トムソン・ロイター社が,2013年に“日本の経済学者は,アメリカの経済学者に比べて論文数が少ない”というレポートを発表したとき,東大経済学部長を務めていた国友直人教授は,“日本の大学には,ほとんど論文を書かない教授が大勢いる”とコメントしている。実際,エンジニアのように論文を量産するのは,アメリカ帰りを中心とする一部の人だけのようである。
 なぜ彼らは論文を書かないのか。それは,経済学者は他人が書いた論文に対して“必要以上に”厳しい審査を行うため,論文の投稿を諦めてしまう研究者が多いからではなかろうか。
 1年かけて書いた論文を酷評された時のショックは,大学入試に失敗した時のショックに匹敵する。3回続けて拒絶査定を受けると,3浪したような気分になるらしい。3浪すると4回目にトライする気になれなくても不思議はない。

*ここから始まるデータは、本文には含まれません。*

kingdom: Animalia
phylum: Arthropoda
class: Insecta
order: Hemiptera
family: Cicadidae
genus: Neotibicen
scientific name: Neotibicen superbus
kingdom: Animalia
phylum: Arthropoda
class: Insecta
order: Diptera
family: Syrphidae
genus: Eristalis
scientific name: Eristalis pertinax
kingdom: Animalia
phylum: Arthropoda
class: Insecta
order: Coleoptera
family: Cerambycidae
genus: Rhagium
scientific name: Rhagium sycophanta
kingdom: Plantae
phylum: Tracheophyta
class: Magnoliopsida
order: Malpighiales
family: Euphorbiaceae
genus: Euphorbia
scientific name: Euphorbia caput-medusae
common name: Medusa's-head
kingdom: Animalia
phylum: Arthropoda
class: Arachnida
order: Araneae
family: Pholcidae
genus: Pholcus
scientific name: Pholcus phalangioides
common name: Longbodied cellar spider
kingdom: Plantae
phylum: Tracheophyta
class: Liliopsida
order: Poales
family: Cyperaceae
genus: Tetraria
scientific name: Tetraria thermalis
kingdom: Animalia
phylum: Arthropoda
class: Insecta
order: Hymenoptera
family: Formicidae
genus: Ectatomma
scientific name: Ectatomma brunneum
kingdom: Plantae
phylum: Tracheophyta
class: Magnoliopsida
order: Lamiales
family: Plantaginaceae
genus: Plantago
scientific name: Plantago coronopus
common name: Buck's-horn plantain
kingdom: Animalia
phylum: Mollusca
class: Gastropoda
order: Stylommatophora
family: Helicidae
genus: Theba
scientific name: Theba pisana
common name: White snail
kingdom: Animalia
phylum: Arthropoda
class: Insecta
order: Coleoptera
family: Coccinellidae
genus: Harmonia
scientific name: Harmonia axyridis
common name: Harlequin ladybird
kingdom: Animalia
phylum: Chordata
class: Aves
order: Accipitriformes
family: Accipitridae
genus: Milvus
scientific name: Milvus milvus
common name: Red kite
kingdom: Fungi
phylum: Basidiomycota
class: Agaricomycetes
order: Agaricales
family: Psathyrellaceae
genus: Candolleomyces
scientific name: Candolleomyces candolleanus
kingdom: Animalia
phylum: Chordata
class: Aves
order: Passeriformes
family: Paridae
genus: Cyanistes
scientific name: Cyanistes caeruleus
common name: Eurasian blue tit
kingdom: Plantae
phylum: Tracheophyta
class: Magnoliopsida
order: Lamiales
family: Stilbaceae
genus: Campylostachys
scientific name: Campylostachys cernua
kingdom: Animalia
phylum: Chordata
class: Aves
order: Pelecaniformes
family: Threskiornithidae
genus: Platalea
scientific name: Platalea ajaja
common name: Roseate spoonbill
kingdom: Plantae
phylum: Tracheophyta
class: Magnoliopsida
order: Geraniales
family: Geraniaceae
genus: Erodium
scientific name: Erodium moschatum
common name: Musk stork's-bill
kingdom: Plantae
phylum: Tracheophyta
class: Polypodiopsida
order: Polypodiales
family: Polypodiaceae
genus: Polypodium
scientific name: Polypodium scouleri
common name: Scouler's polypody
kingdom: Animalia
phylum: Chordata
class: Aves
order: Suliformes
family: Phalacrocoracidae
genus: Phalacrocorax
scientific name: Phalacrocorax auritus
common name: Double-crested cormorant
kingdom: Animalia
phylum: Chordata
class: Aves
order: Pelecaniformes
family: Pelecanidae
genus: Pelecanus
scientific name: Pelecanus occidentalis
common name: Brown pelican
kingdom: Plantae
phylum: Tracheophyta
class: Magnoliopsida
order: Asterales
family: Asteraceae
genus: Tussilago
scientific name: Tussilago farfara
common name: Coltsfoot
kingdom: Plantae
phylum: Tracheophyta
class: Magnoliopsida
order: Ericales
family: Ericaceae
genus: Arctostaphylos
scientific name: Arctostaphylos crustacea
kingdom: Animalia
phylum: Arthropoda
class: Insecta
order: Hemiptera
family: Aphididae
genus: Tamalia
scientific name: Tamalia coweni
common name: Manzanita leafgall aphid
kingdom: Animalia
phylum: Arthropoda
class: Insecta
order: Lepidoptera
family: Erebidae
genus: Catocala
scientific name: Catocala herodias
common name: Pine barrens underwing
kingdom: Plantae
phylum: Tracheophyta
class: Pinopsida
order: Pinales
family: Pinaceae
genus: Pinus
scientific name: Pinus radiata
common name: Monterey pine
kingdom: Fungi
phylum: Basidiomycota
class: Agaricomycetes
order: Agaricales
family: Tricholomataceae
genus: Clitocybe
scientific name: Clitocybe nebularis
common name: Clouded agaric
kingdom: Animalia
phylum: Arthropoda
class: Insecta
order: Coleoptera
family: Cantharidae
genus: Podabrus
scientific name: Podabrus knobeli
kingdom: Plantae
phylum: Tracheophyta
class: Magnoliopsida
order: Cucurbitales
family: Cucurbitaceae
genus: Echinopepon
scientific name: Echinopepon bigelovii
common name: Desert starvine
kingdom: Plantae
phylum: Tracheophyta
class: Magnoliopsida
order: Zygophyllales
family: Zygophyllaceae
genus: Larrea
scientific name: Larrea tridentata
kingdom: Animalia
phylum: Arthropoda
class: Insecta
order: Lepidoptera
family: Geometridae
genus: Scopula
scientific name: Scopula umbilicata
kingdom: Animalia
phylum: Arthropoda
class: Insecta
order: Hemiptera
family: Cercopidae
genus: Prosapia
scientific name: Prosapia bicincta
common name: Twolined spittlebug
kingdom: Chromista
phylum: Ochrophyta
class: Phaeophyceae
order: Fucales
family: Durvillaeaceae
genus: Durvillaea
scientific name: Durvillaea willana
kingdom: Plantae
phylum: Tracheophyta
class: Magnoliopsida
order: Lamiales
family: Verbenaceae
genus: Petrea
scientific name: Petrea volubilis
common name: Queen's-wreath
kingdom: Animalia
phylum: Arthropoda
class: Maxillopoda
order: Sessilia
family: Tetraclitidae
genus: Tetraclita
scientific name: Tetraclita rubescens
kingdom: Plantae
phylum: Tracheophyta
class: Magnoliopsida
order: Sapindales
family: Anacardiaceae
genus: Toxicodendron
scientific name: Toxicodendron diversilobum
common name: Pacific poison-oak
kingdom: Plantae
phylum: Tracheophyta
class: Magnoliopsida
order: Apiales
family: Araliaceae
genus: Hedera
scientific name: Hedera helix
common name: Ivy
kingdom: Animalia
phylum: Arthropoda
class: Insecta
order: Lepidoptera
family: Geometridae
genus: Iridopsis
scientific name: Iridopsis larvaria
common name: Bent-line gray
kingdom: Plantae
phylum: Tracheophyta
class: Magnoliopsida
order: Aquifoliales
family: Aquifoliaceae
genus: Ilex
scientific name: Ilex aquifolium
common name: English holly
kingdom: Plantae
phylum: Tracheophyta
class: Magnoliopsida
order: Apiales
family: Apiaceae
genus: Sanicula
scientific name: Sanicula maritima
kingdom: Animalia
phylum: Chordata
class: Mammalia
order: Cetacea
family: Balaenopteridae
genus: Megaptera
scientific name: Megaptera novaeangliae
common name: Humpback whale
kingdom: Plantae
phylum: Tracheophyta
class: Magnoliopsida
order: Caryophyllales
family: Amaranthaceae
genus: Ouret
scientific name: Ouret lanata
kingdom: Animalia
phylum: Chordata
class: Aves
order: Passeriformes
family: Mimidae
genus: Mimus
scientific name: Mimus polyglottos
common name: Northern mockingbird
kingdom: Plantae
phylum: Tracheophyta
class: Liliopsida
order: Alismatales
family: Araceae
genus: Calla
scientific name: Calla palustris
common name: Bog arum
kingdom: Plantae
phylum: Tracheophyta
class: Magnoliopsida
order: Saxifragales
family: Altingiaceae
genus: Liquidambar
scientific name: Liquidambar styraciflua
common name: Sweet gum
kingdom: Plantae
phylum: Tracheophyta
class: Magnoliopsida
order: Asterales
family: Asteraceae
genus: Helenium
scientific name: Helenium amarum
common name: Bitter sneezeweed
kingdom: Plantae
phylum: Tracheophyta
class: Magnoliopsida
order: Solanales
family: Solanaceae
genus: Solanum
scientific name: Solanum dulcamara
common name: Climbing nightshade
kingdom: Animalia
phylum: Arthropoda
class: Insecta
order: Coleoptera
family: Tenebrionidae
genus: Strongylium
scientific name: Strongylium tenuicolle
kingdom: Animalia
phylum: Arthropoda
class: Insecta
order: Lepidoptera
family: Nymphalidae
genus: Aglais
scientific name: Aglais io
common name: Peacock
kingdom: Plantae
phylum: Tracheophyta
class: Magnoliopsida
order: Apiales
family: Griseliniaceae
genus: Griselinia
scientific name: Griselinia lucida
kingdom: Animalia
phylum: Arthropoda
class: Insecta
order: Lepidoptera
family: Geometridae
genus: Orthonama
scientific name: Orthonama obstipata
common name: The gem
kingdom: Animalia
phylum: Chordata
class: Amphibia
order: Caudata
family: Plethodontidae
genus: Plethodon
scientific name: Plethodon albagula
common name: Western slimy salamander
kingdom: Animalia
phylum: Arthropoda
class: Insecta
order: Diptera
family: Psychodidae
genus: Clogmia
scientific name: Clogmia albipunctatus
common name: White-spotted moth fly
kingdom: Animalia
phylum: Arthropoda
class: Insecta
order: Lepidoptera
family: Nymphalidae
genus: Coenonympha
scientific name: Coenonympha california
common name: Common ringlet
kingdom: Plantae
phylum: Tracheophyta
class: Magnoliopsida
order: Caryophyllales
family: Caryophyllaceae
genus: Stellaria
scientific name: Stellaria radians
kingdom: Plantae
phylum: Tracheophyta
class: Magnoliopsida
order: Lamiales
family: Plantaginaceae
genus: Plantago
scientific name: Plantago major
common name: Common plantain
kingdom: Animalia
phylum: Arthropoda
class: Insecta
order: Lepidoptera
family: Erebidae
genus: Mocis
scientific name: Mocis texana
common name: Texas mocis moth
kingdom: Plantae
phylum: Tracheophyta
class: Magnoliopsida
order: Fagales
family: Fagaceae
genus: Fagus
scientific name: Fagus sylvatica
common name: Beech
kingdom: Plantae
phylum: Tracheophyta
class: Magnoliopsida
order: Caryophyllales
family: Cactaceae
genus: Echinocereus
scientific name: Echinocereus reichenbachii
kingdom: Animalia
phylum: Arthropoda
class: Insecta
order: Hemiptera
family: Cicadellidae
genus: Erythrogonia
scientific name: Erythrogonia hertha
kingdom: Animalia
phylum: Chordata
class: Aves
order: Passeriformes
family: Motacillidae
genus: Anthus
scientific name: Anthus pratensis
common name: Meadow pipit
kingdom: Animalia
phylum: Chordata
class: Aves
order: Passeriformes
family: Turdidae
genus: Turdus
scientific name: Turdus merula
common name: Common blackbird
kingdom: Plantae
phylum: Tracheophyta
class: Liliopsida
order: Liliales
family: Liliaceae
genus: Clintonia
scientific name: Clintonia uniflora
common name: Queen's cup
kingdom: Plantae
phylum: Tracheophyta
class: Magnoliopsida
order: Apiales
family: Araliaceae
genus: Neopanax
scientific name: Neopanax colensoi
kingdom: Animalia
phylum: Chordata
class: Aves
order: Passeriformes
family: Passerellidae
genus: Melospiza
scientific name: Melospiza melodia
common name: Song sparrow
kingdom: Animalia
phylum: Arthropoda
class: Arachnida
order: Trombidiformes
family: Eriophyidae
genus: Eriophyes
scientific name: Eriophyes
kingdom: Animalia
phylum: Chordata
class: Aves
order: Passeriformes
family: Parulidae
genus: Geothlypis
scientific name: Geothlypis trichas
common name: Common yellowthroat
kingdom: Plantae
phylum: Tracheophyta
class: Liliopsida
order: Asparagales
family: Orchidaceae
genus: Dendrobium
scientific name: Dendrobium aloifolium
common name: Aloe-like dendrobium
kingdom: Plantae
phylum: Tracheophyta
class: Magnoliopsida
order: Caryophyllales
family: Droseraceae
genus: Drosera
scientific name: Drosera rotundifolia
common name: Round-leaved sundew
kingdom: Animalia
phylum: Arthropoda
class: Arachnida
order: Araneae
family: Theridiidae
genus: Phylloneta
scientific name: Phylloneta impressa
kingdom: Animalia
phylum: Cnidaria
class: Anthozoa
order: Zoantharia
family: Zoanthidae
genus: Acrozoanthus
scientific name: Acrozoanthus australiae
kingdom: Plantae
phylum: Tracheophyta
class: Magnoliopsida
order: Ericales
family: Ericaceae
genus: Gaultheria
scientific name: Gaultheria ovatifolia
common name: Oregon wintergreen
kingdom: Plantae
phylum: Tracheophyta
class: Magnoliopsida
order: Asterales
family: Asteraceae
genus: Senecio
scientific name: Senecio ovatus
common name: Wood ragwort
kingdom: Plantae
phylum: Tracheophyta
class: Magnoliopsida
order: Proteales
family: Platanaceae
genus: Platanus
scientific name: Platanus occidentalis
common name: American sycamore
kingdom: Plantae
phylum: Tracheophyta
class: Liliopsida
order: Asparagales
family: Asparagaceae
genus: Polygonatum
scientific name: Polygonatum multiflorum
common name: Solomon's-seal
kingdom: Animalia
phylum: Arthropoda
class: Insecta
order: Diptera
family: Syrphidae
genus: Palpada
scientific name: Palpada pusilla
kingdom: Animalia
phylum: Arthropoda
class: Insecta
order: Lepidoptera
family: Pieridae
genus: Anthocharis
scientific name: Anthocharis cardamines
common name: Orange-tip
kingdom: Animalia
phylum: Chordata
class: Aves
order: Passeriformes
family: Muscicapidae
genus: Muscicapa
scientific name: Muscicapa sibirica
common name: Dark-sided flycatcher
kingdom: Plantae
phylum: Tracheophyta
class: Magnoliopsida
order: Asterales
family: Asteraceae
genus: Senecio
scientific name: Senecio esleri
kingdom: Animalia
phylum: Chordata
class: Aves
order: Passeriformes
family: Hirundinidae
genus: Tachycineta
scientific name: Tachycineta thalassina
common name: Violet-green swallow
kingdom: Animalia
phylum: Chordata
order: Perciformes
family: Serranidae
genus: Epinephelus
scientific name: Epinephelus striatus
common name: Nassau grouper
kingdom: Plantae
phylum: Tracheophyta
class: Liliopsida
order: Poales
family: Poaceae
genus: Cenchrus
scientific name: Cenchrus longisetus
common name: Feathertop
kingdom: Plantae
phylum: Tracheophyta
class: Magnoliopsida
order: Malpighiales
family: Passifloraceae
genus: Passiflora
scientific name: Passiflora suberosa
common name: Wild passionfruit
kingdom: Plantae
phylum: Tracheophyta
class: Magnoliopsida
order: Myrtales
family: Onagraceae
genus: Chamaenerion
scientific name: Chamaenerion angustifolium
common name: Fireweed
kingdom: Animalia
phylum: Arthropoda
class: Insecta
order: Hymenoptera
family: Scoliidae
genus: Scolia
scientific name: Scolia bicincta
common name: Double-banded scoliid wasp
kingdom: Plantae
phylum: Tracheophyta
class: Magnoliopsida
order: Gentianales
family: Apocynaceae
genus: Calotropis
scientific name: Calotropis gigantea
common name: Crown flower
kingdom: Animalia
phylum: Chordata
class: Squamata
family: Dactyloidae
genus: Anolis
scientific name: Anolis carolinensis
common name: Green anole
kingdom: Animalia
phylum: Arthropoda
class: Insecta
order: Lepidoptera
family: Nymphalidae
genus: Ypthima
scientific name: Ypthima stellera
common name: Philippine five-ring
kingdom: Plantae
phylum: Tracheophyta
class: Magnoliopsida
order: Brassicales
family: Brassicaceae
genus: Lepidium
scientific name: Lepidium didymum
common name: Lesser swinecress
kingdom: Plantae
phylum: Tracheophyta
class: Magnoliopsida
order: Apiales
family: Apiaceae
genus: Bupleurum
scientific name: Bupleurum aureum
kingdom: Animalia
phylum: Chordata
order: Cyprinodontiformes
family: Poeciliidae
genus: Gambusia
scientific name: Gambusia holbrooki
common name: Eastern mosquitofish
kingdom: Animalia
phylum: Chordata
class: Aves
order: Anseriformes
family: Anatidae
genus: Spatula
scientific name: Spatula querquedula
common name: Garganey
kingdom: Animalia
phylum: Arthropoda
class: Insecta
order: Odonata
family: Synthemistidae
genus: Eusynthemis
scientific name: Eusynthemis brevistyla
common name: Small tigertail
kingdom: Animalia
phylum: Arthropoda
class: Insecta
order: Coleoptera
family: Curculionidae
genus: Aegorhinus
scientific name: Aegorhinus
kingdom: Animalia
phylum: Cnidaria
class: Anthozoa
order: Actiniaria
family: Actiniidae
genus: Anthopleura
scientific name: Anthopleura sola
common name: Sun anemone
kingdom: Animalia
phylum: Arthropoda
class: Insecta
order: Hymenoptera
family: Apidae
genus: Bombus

 彼らが論文を書かないもう1つの理由は,(日本には)レフェリー付きジャーナルが少ないことである。工学系の分野には,A級からC級までさまざまなジャーナルがあるが,経済系の論文は,ひとたび拒絶査定を受けると行き場がないので,“霊安室”送りになってしまうのである。
 どの分野でも審査は厳しいものだが,ヒラノ教授が知る範囲では,経済学者の厳しさは突出している。厳しい審査を受けた研究者は,審査員になった時に厳しい審査をする傾向がある。この結果,厳しい審査は自己増殖していくのである。